A novel composite risk model showed that 11 percent of sites had worse-than-expected performance, with patients experiencing higher rates of stroke, major bleeding, kidney injury, and paravalvular leak in the 30 days after undergoing a transcatheter aortic valve replacement.
A new global metric developed to assess the performance of sites that conduct transcatheter aortic valve replacement (TAVR) surgeries revealed wide variability among sites in the quality of TAVR outcomes.
The results were presented as late-breaking science as part of the 2020 ACC Scientific Sessions. The study was led by Nimesh Desai, MD, PhD, and David Cohen, MD, MSc, of University of Missouri-Kansas City. The study used data from the STS/ACC TVT Registry and was performed by the TVT Registry Analytic Center at the DCRI. The DCRI’s Sreekanth Vemulapalli, MD, serves as the lead clinician and the co-principal investigator for the TVT Registry Analytic Center, and the DCRI’s Sean O’Brien, PhD, also contributed to this study.
Traditionally, if a patient experiences multiple adverse events in the 30 days after TAVR, each event is weighted equally. However, the investigative team understood that patients value different procedural complications differently. Using data from the TVT Registry that documented the impact of each complication on patient quality of life, the team worked to develop and internally validate a novel ranked composite risk metric that included stroke, major bleeding, stage III acute kidney injury, and moderate or severe paravalvular leak. For a patient experiencing multiple adverse events in the first 30 days after TAVR, this metric notes the most severe endpoint, as determined by impact on patient quality of life.

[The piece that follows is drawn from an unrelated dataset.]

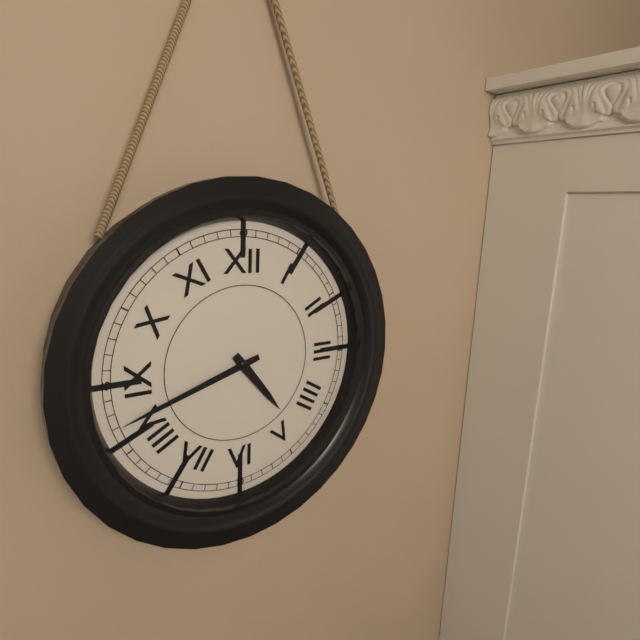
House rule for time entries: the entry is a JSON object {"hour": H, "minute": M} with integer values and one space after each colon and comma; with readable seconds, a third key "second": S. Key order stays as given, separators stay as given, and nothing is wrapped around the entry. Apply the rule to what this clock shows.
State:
{"hour": 4, "minute": 42}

Applying the metric to 301 sites in the registry revealed that 8 percent (25) of the sites had better-than-expected performance, 80 percent (241) of the sites performed as expected, and 11 percent (34) of the sites had worse-than-expected performance. Sites that had lower performance had higher rates of each of the endpoints included in the composite risk metric. The model was found to be highly reliable, even in assessing sites that performed fewer than 10 TAVR procedures per year.
“Developing this metric was critical because we now have a more complete picture of patient outcomes after they receive TAVR, from the perspective of those outcomes that most impact patient quality of life,” Vemulapalli said. “This model has also shown us that more than 10 percent of the sites participating in the STS/ACC TVT Registry would benefit from additional support in how to administer high-quality care for TAVR patients.”
The DCRI’s Pratik Manandhar, MS, also contributed to this study.